Thank you from Artists for Peace!
Thank you for your support during Montreal ceremonies marking the indelible memory of Hiroshima and Nagasaki, organized by Mayor Pierre Bourque (Montreal).
Thank you for the undeniable love shown as an astrophysicist to our planet, supporting the recommendations of the IPCC (Intergovernmental Panel on Climate Change) and the requirements of the UN.
Thank you for the humility of your blue gaze knowing how to consider humanity with your benevolence as a committed humanist and ecologist, demonstrated in the NFB films filmed by Yolande Cadrin-Rossignol in 2003, Hubert Reeves: Star Teller, in 2011, Dialogues under the starry sky and the very recent in June 2023, The ocean seen from the heart, thus taking up titles from several of your works.
Without guilt-inducing morality, the affectionate grandfather favored a gentle approach to, with Frédéric Lenoir, persuade us of the need to leave a habitable world to our children. In The Time to Get Drunk (1986), the affection becomes rough as it paints a worrying portrait of the American and Russian nuclear arsenals.

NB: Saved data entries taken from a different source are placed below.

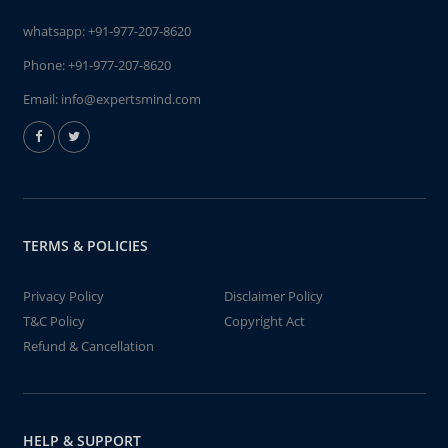
whatsapp:
+91-977-207-8620
Phone:
+91-977-207-8620
Email:
info@expertsmind.com
TERMS & POLICIES
Privacy Policy
Disclaimer Policy
T&C Policy
Copyright Act
Refund & Cancellation
HELP & SUPPORT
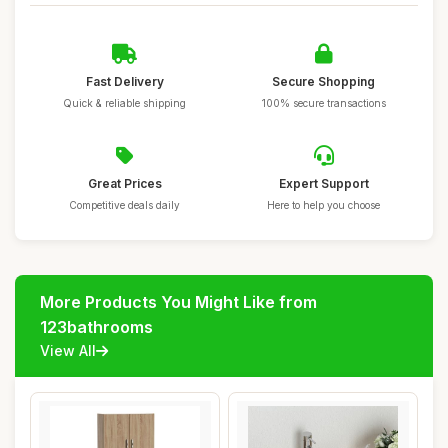
Fast Delivery
Secure Shopping
Quick & reliable shipping
100% secure transactions
Great Prices
Expert Support
Competitive deals daily
Here to help you choose
More Products You Might Like from
123bathrooms
View All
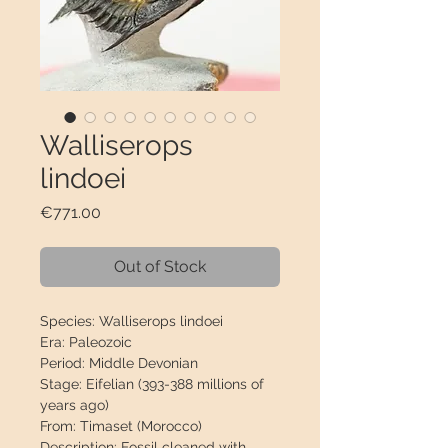
Walliserops
lindoei
Price
€771.00
Out of Stock
Species:
Walliserops lindoei
Era:
Paleozoic
Period:
Middle Devonian
Stage:
Eifelian (393-388 millions of
years ago)
From:
Timaset (Morocco)
Description:
Fossil cleaned with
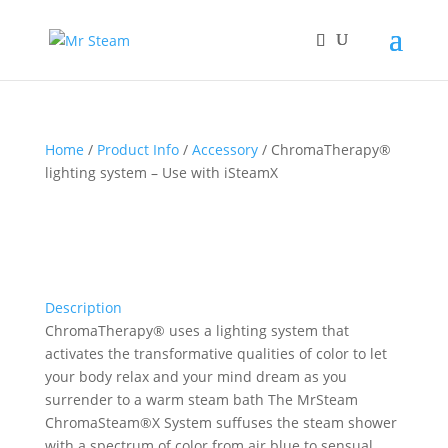
Home
/
Product Info
/
Accessory
/ ChromaTherapy®
lighting system – Use with iSteamX
Description
ChromaTherapy® uses a lighting system that
activates the transformative qualities of color to let
your body relax and your mind dream as you
surrender to a warm steam bath The MrSteam
ChromaSteam®X System suffuses the steam shower
with a spectrum of color from air blue to sensual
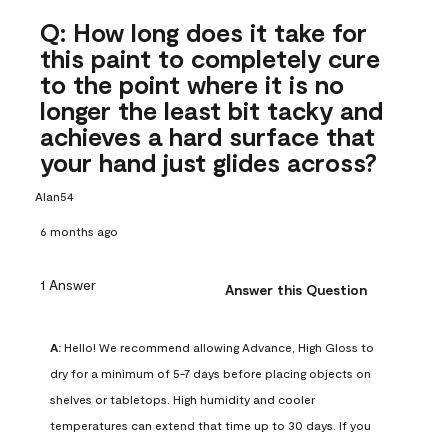
Q: How long does it take for
this paint to completely cure
to the point where it is no
longer the least bit tacky and
achieves a hard surface that
your hand just glides across?
Alan54
6 months ago
1 Answer
Answer this Question
A:
 Hello! We recommend allowing Advance, High Gloss to 
dry for a minimum of 5-7 days before placing objects on 
shelves or tabletops. High humidity and cooler 
temperatures can extend that time up to 30 days. If you 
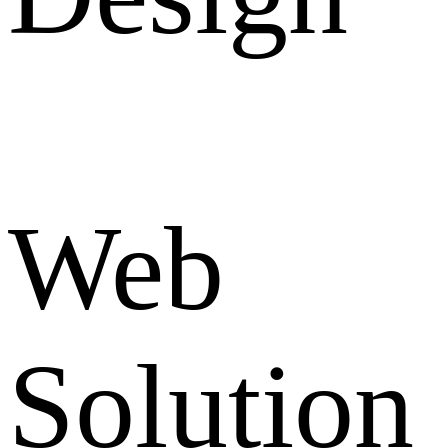
Web
Solution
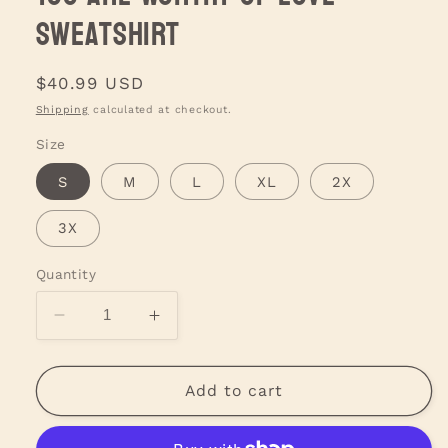
Sweatshirt
Regular
$40.99 USD
price
Shipping
calculated at checkout.
Size
S
M
L
XL
2X
3X
Quantity
Decrease
Increase
quantity
quantity
for
for
You
You
Add to cart
are
are
Worthy
Worthy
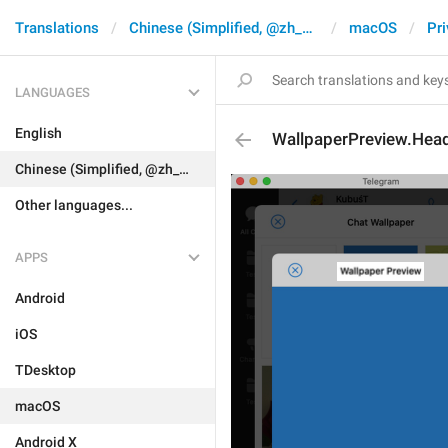
Translations
Chinese (Simplified, @zh_CN)
macOS
Pri
LANGUAGES
English
WallpaperPreview.Hea
Chinese (Simplified, @zh_CN)
Other languages...
APPS
Android
iOS
TDesktop
macOS
Android X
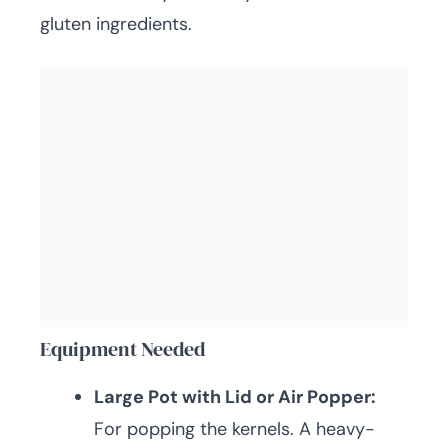
gluten ingredients.
Equipment Needed
Large Pot with Lid or Air Popper:
For popping the kernels. A heavy-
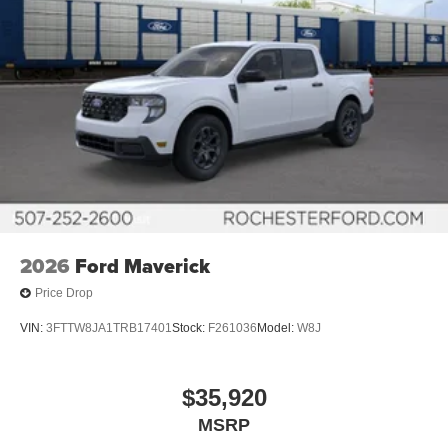
2026
Ford Maverick
Price Drop
VIN:
3FTTW8JA1TRB17401
Stock:
F261036
Model:
W8J
$35,920
MSRP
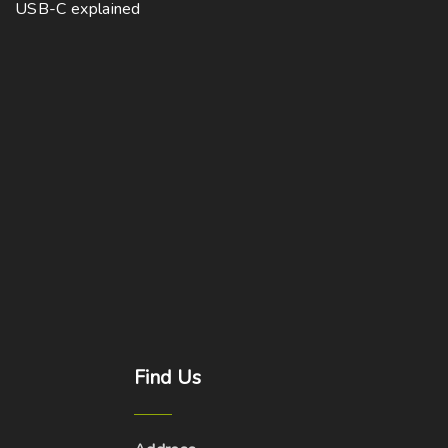
USB-C explained
Find
Us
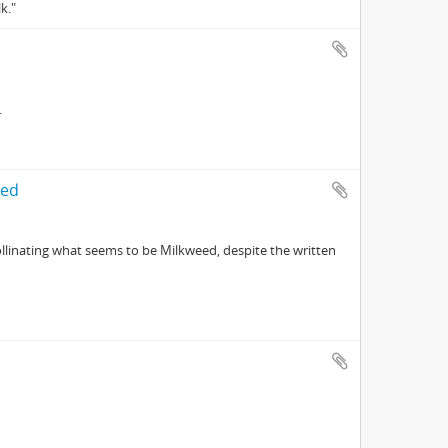
k."
.
led
linating what seems to be Milkweed, despite the written
d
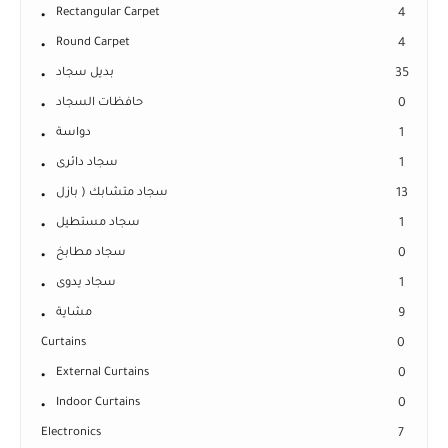
Rectangular Carpet
4
Round Carpet
4
بديل سجاد
35
حافظات السجاد
0
دواسة
1
سجاد دائرى
1
سجاد متشابك ( بازل
13
سجاد مستطيل
1
سجاد مطابخ
0
سجاد يدوى
1
مشاية
9
Curtains
0
External Curtains
0
Indoor Curtains
0
Electronics
7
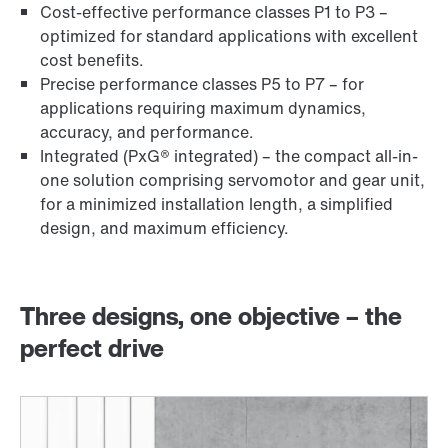
Cost-effective performance classes P1 to P3 –
optimized for standard applications with excellent
cost benefits.
Precise performance classes P5 to P7 – for
applications requiring maximum dynamics,
accuracy, and performance.
Integrated (PxG® integrated) – the compact all-in-
one solution comprising servomotor and gear unit,
for a minimized installation length, a simplified
design, and maximum efficiency.
Three designs, one objective – the
perfect drive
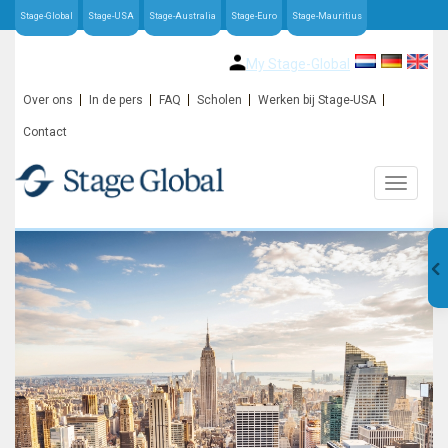
Stage-Global
Stage-USA
Stage-Australia
Stage-Euro
Stage-Mauritius
My Stage-Global
Over ons
In de pers
FAQ
Scholen
Werken bij Stage-USA
Contact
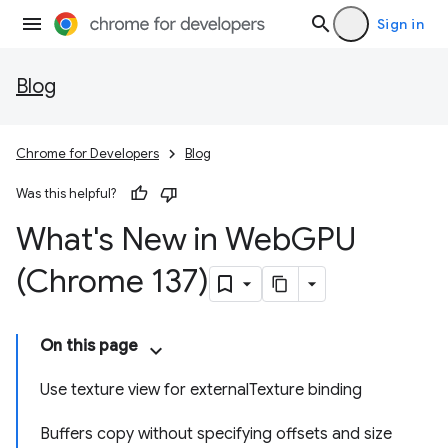
Sign in
Blog
Chrome for Developers
Blog
Was this helpful?
What's New in Web
GPU
(Chrome 137)
On this page
Use texture view for externalTexture binding
Buffers copy without specifying offsets and size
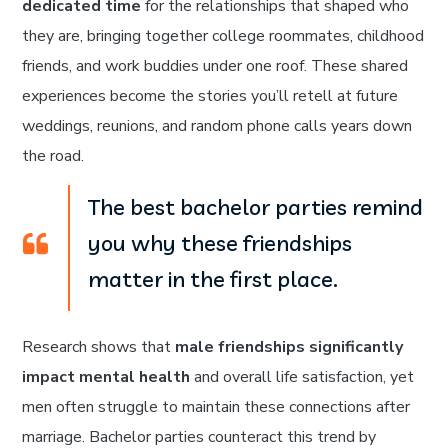
dedicated time
for the relationships that shaped who
they are, bringing together college roommates, childhood
friends, and work buddies under one roof. These shared
experiences become the stories you’ll retell at future
weddings, reunions, and random phone calls years down
the road.
The best bachelor parties remind
you why these friendships
matter in the first place.
Research shows that
male friendships significantly
impact mental health
and overall life satisfaction, yet
men often struggle to maintain these connections after
marriage. Bachelor parties counteract this trend by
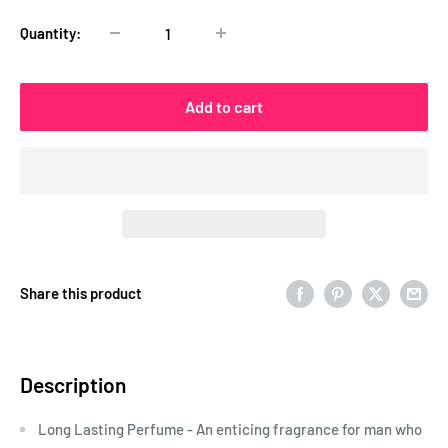
Quantity:
Add to cart
Share this product
Description
Long Lasting Perfume - An enticing fragrance for man who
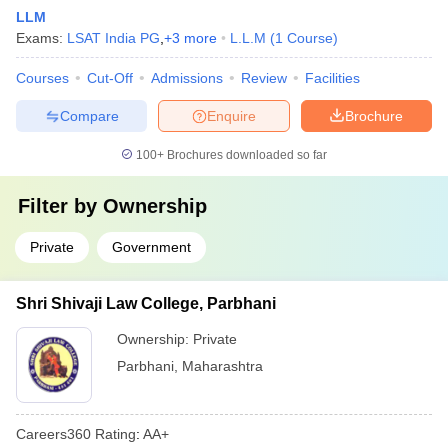
LLM
Exams:
LSAT India PG
,
+
3
more
L.L.M
(
1
Course
)
Courses
Cut-Off
Admissions
Review
Facilities
Compare
Enquire
Brochure
100+
Brochures downloaded so far
Filter by
Ownership
Private
Government
Shri Shivaji Law College, Parbhani
Ownership:
Private
Parbhani
,
Maharashtra
Careers360
Rating
:
AA+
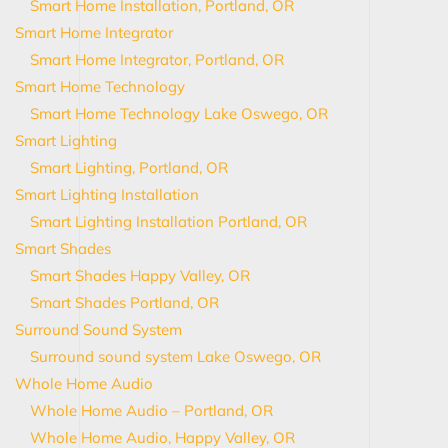
Smart Home Installation, Portland, OR
Smart Home Integrator
Smart Home Integrator, Portland, OR
Smart Home Technology
Smart Home Technology Lake Oswego, OR
Smart Lighting
Smart Lighting, Portland, OR
Smart Lighting Installation
Smart Lighting Installation Portland, OR
Smart Shades
Smart Shades Happy Valley, OR
Smart Shades Portland, OR
Surround Sound System
Surround sound system Lake Oswego, OR
Whole Home Audio
Whole Home Audio – Portland, OR
Whole Home Audio, Happy Valley, OR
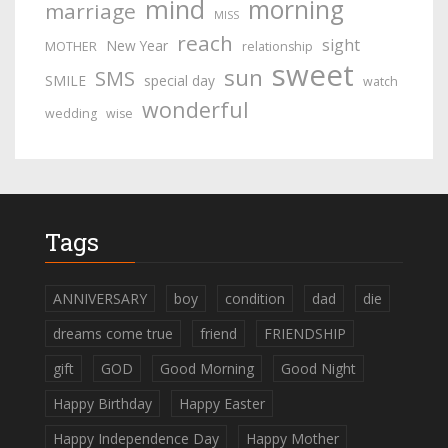
mind
morning
marriage
MISS
reach
sight
New Year
MOTHER
relationship
sweet
sun
SMS
SMILE
special day
watch
wonderful
wedding
wise
Tags
ANNIVERSARY
boy
condition
dad
die
dreams come true
friend
FRIENDSHIP
gift
GOD
Good Morning
Good Night
Happy Birthday
Happy Easter
Happy Independence Day
Happy Mother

The chronic inability of humans not to descend into stupidity and horror is a major stumbling block to any “optimistic” interpretation of the meaning of reality and evolution.
A second message that is even more difficult to receive: the horror will surely return. If so far it has spared us, it is because we have been lucky.
We must prepare to face it.
REFUSE to participate even passively.
Practice saying no.
Escape the endless logistics of revenge. (…)
There is always a good reason and the massacres continue in an endless sequence. Global refusal is the only possible way out.
The price to pay is to lose your life.
The prize to be won is to save “the” life, [i.e. to save life]
Hubert Reeves, in Space, takes the form of my gaze. Éditions l’Essentiel (pages 89-90) – a 1995 text illustrated with photographs by Mohror, classified in the bibliothèque Sciences (Sciences library) by Garneau bookstores.
His adventure as a poet began in 1981 with Patience d’Azur (Patience in the azure). Touted during the popular show “Apostrophes” by Bernard Pivot, the book sold a million copies and was translated into thirty languages.
Our condolences to his son and colleague at UQAM (University of Quebec in Montreal), Nicolas Reeves, full professor NXI GESTATIO Design Lab [arts design computer architecture].